• [Work instruction]:
Retype each entry. Leave every word as it is.

• [Available data]:

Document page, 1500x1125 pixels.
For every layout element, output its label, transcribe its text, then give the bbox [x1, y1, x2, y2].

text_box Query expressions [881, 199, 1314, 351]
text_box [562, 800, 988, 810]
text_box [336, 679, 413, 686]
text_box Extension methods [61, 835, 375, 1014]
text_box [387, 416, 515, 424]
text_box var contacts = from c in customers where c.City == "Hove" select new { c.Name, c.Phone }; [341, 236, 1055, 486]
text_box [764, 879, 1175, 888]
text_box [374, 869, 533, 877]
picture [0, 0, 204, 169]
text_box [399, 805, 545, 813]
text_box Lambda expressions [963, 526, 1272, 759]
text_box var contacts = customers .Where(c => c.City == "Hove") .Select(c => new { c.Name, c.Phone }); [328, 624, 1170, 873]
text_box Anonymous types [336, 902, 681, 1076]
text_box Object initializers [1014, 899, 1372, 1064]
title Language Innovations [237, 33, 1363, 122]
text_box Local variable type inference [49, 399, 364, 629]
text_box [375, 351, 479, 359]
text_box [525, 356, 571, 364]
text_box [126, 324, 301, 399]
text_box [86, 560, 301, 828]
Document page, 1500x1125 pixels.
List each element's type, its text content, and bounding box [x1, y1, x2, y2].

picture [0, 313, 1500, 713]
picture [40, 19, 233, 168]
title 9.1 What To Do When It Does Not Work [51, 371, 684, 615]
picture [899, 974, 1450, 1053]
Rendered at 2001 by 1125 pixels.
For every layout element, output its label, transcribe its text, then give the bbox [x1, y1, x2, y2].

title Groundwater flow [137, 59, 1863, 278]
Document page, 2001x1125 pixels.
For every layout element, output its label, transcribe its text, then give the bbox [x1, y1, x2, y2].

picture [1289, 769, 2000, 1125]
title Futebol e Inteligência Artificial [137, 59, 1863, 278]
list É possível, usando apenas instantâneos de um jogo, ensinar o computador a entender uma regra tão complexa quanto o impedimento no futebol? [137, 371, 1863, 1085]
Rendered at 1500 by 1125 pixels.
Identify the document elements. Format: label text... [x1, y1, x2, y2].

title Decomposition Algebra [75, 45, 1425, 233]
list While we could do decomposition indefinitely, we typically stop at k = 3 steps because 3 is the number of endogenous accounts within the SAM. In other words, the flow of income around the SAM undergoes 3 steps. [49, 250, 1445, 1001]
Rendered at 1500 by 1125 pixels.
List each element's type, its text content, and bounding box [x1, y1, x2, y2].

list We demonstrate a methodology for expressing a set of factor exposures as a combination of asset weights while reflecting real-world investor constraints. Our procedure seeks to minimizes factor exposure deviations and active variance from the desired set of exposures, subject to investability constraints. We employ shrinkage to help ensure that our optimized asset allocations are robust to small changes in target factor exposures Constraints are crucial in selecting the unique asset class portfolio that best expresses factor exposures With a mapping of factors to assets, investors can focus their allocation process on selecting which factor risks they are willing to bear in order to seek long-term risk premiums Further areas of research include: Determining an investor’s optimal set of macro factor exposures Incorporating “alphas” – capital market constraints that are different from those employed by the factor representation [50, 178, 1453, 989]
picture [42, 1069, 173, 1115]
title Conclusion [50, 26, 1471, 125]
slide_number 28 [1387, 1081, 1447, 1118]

• [Task response]:
Document page, 1500x1125 pixels.
For every layout element, output its label, transcribe its text, then give the bbox [x1, y1, x2, y2].

text_box Query expressions [881, 199, 1314, 351]
text_box [562, 800, 988, 810]
text_box [336, 679, 413, 686]
text_box Extension methods [61, 835, 375, 1014]
text_box [387, 416, 515, 424]
text_box var contacts = from c in customers where c.City == "Hove" select new { c.Name, c.Phone }; [341, 236, 1055, 486]
text_box [764, 879, 1175, 888]
text_box [374, 869, 533, 877]
picture [0, 0, 204, 169]
text_box [399, 805, 545, 813]
text_box Lambda expressions [963, 526, 1272, 759]
text_box var contacts = customers .Where(c => c.City == "Hove") .Select(c => new { c.Name, c.Phone }); [328, 624, 1170, 873]
text_box Anonymous types [336, 902, 681, 1076]
text_box Object initializers [1014, 899, 1372, 1064]
title Language Innovations [237, 33, 1363, 122]
text_box Local variable type inference [49, 399, 364, 629]
text_box [375, 351, 479, 359]
text_box [525, 356, 571, 364]
text_box [126, 324, 301, 399]
text_box [86, 560, 301, 828]
Document page, 1500x1125 pixels.
List each element's type, its text content, and bounding box [x1, y1, x2, y2].

picture [0, 313, 1500, 713]
picture [40, 19, 233, 168]
title 9.1 What To Do When It Does Not Work [51, 371, 684, 615]
picture [899, 974, 1450, 1053]
Rendered at 2001 by 1125 pixels.
For every layout element, output its label, transcribe its text, then give the bbox [x1, y1, x2, y2].

title Groundwater flow [137, 59, 1863, 278]
Document page, 2001x1125 pixels.
For every layout element, output its label, transcribe its text, then give the bbox [x1, y1, x2, y2].

picture [1289, 769, 2000, 1125]
title Futebol e Inteligência Artificial [137, 59, 1863, 278]
list É possível, usando apenas instantâneos de um jogo, ensinar o computador a entender uma regra tão complexa quanto o impedimento no futebol? [137, 371, 1863, 1085]
Rendered at 1500 by 1125 pixels.
Identify the document elements. Format: label text... [x1, y1, x2, y2].

title Decomposition Algebra [75, 45, 1425, 233]
list While we could do decomposition indefinitely, we typically stop at k = 3 steps because 3 is the number of endogenous accounts within the SAM. In other words, the flow of income around the SAM undergoes 3 steps. [49, 250, 1445, 1001]
Rendered at 1500 by 1125 pixels.
List each element's type, its text content, and bounding box [x1, y1, x2, y2].

list We demonstrate a methodology for expressing a set of factor exposures as a combination of asset weights while reflecting real-world investor constraints. Our procedure seeks to minimizes factor exposure deviations and active variance from the desired set of exposures, subject to investability constraints. We employ shrinkage to help ensure that our optimized asset allocations are robust to small changes in target factor exposures Constraints are crucial in selecting the unique asset class portfolio that best expresses factor exposures With a mapping of factors to assets, investors can focus their allocation process on selecting which factor risks they are willing to bear in order to seek long-term risk premiums Further areas of research include: Determining an investor’s optimal set of macro factor exposures Incorporating “alphas” – capital market constraints that are different from those employed by the factor representation [50, 178, 1453, 989]
picture [42, 1069, 173, 1115]
title Conclusion [50, 26, 1471, 125]
slide_number 28 [1387, 1081, 1447, 1118]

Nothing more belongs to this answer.